### TO DO:
Return each record word for word and omit the pictures.

Entries taken from a collection:
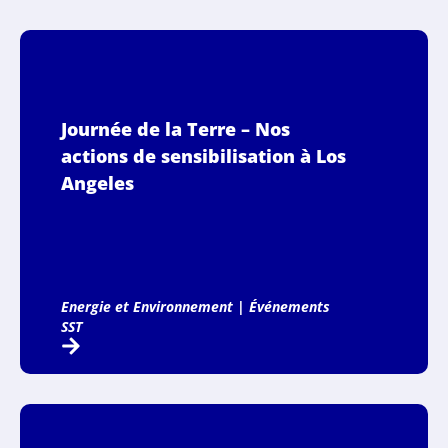
Journée de la Terre – Nos
actions de sensibilisation à Los
Angeles
Energie et Environnement
|
Événements
SST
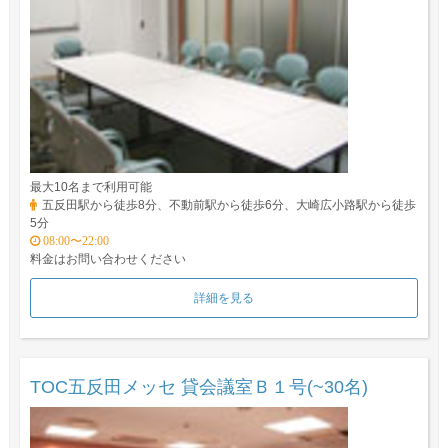
最大10名まで利用可能
五反田駅から徒歩8分、不動前駅から徒歩6分、大崎広小路駅から徒歩
5分
08:00〜22:00
料金はお問い合わせください
詳細を見る
TOC五反田メッセ 貸会議室Ｂ１号(~30名)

### SOLUTION:
Journée de la Terre – Nos
actions de sensibilisation à Los
Angeles
Energie et Environnement
|
Événements
SST
最大10名まで利用可能
五反田駅から徒歩8分、不動前駅から徒歩6分、大崎広小路駅から徒歩
5分
08:00〜22:00
料金はお問い合わせください
詳細を見る
TOC五反田メッセ 貸会議室Ｂ１号(~30名)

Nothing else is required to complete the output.